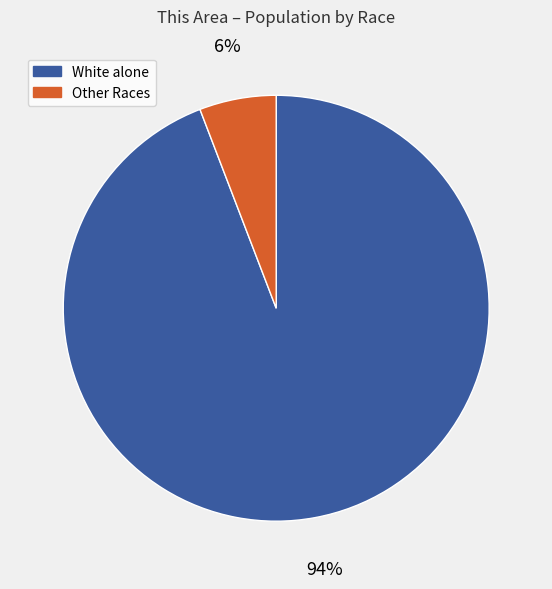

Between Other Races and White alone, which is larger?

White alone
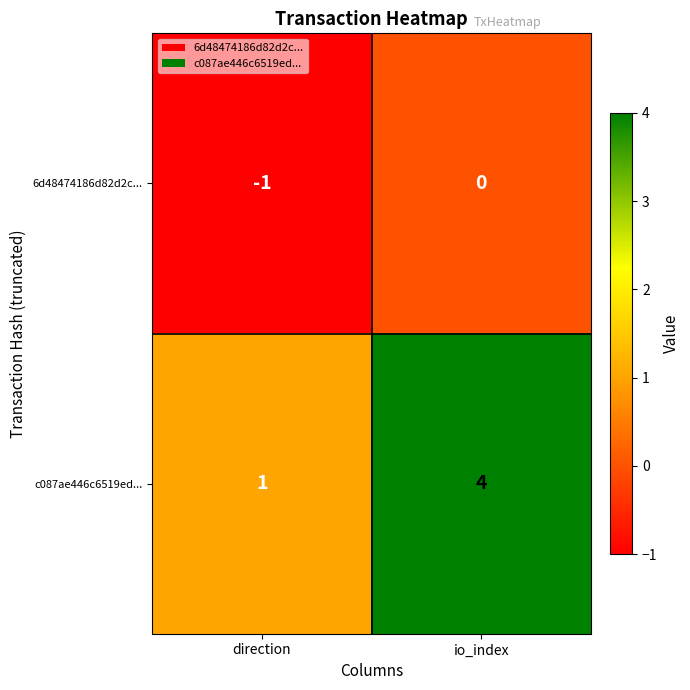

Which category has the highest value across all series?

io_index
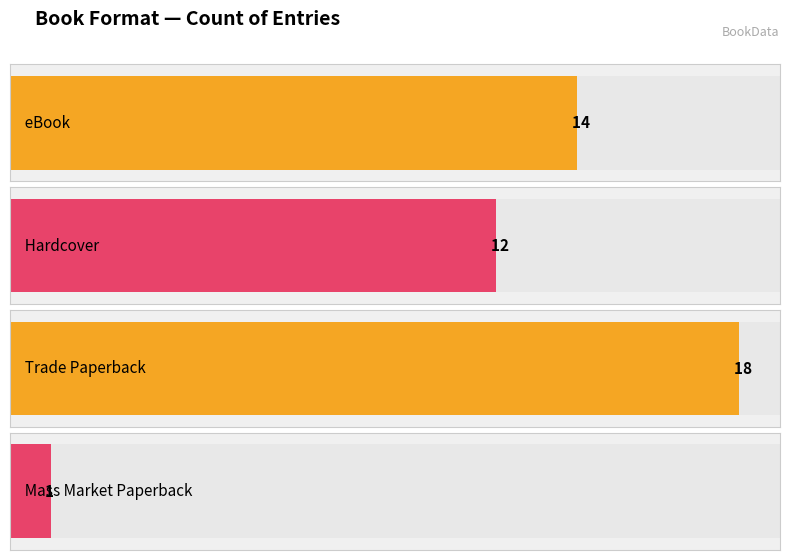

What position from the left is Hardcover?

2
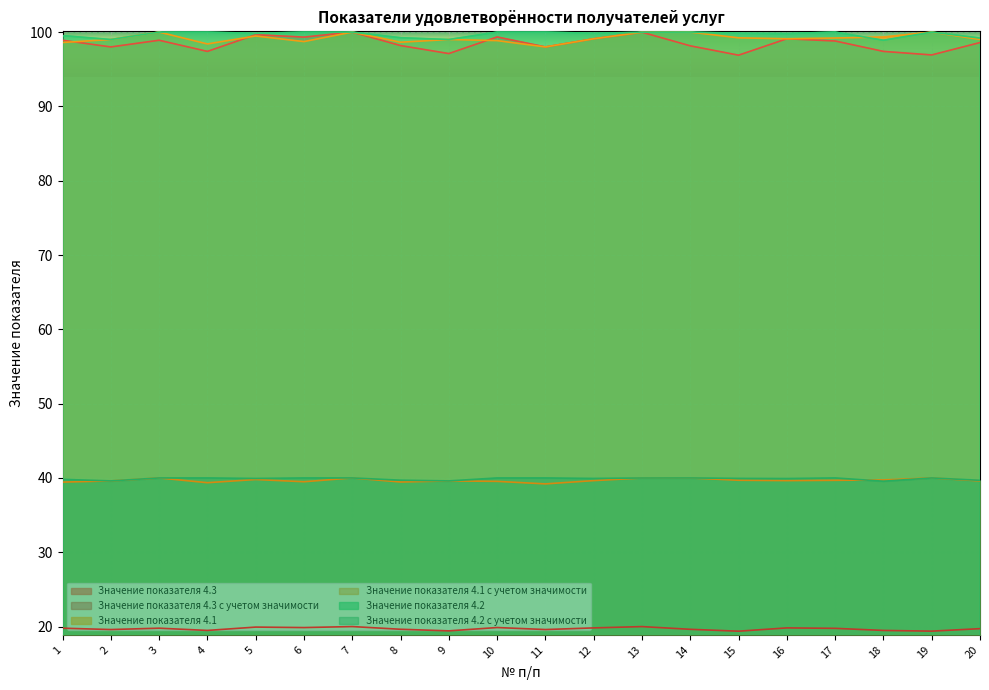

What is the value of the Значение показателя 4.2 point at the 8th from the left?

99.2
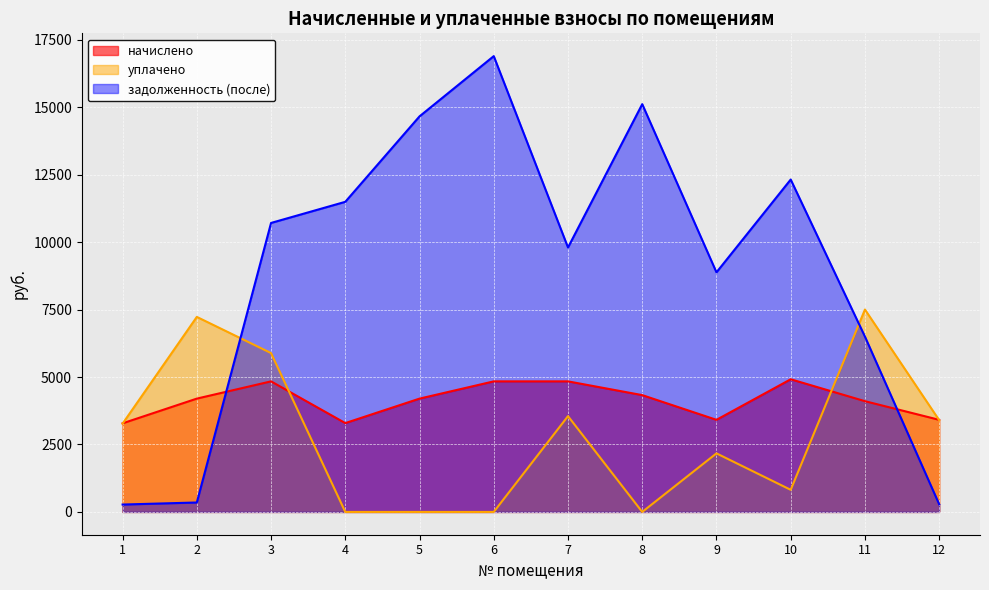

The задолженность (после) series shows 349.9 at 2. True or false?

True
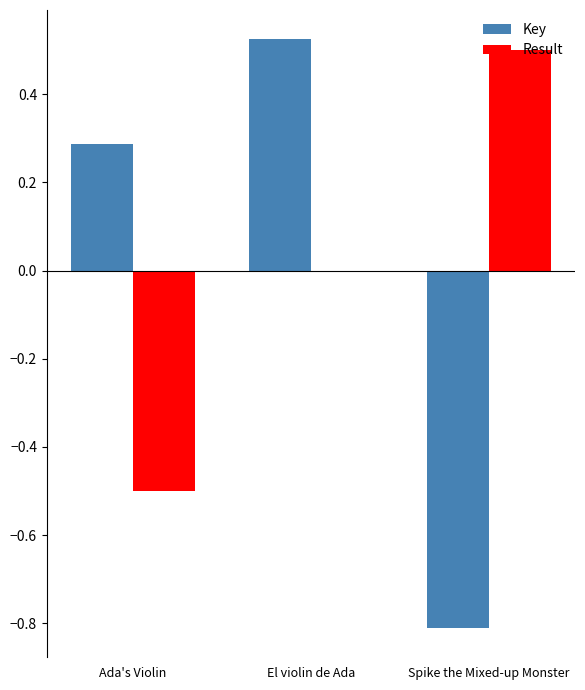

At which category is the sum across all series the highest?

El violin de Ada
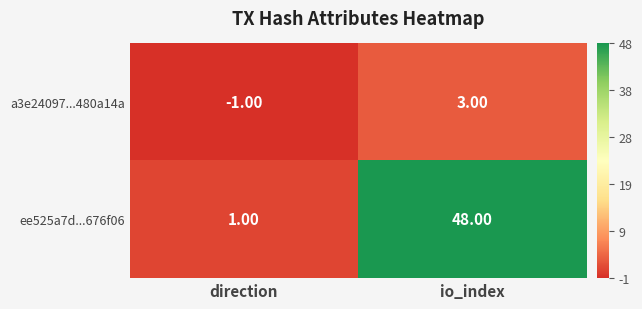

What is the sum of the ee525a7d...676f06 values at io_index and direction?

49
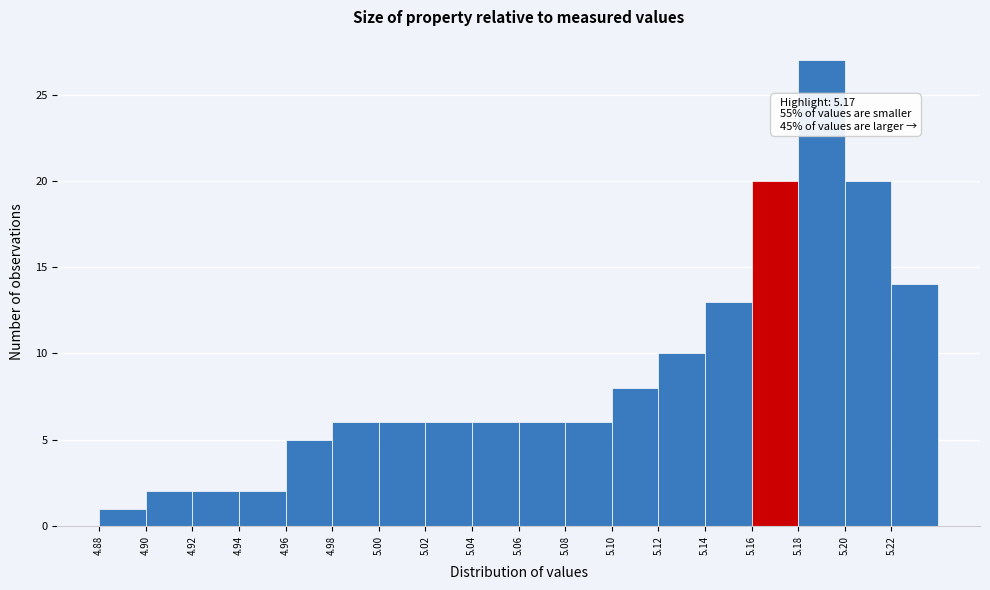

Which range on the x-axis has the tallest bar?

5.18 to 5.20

========

_To do_: Swap "category" for "group" in the records, beginning at their start and stopping after the line that contains "El violin de Ada", and leave everything else unchanged. Give only those lines, and omit the pictures.

_Output of the exercise_:
Between Other Races and White alone, which is larger?

White alone

Which group has the highest value across all series?

io_index

What position from the left is Hardcover?

2

What is the value of the Значение показателя 4.2 point at the 8th from the left?

99.2

The задолженность (после) series shows 349.9 at 2. True or false?

True

At which group is the sum across all series the highest?

El violin de Ada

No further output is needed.